__Brief__
Can you give every line of the records below as a Markdown table with the columns "Row" and "Line", numbering each row, leaving out blank lines, and omitting the pictures?

Human keypoint data:

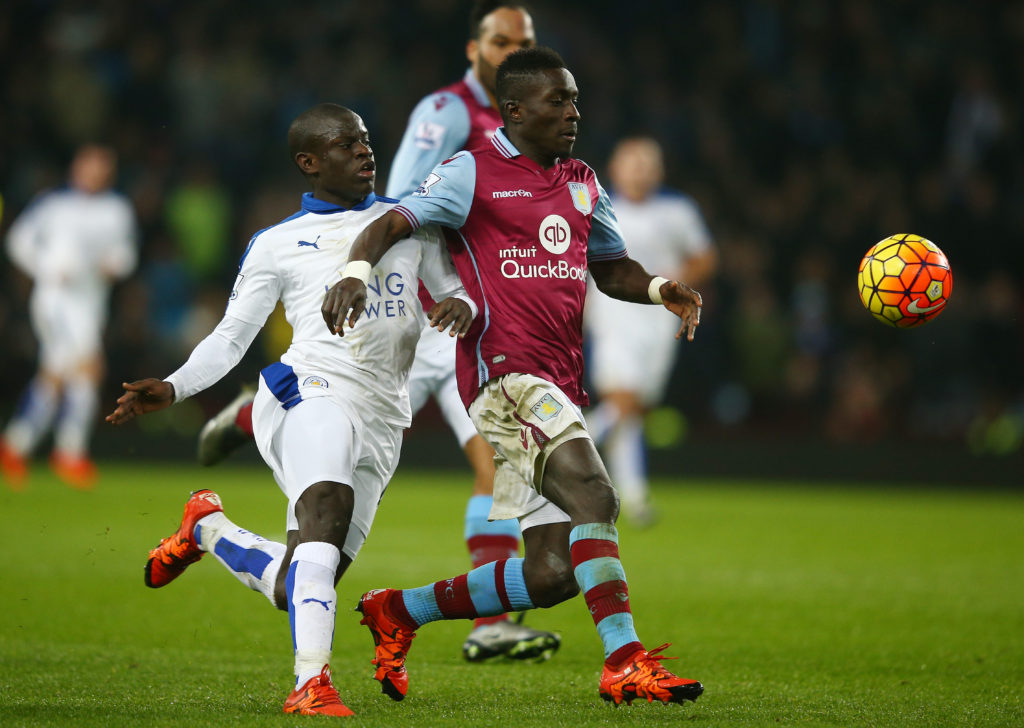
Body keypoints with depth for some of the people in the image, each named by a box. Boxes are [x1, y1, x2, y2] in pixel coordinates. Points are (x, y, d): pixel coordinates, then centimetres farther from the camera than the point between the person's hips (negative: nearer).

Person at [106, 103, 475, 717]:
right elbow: (231, 338, 11)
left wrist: (461, 306, -6)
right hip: (311, 392, -4)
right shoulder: (278, 245, 10)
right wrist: (172, 389, -5)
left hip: (380, 423, 4)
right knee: (327, 509, -35)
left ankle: (207, 527, 31)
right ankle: (312, 683, -41)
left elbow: (457, 294, 20)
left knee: (296, 591, 3)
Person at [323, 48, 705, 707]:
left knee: (553, 573, 3)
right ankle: (626, 664, -29)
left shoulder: (582, 183, 21)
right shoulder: (473, 173, 0)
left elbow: (610, 266, 30)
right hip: (506, 375, -8)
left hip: (561, 390, 8)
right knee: (595, 498, -26)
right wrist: (357, 269, -30)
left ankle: (399, 611, 20)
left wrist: (659, 289, 9)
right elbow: (395, 221, -9)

__Answer section__
| Row | Line |
|---|---|
| 1 | Body keypoints with depth for some of the people in the image, each named by a box. Boxes are [x1, y1, x2, y2] in pixel coordinates. Points are (x, y, d): pixel coordinates, then centimetres farther from the camera than the point between the person's hips (negative: nearer). |
| 2 | Person at [106, 103, 475, 717]: |
| 3 | right elbow: (231, 338, 11) |
| 4 | left wrist: (461, 306, -6) |
| 5 | right hip: (311, 392, -4) |
| 6 | right shoulder: (278, 245, 10) |
| 7 | right wrist: (172, 389, -5) |
| 8 | left hip: (380, 423, 4) |
| 9 | right knee: (327, 509, -35) |
| 10 | left ankle: (207, 527, 31) |
| 11 | right ankle: (312, 683, -41) |
| 12 | left elbow: (457, 294, 20) |
| 13 | left knee: (296, 591, 3) |
| 14 | Person at [323, 48, 705, 707]: |
| 15 | left knee: (553, 573, 3) |
| 16 | right ankle: (626, 664, -29) |
| 17 | left shoulder: (582, 183, 21) |
| 18 | right shoulder: (473, 173, 0) |
| 19 | left elbow: (610, 266, 30) |
| 20 | right hip: (506, 375, -8) |
| 21 | left hip: (561, 390, 8) |
| 22 | right knee: (595, 498, -26) |
| 23 | right wrist: (357, 269, -30) |
| 24 | left ankle: (399, 611, 20) |
| 25 | left wrist: (659, 289, 9) |
| 26 | right elbow: (395, 221, -9) |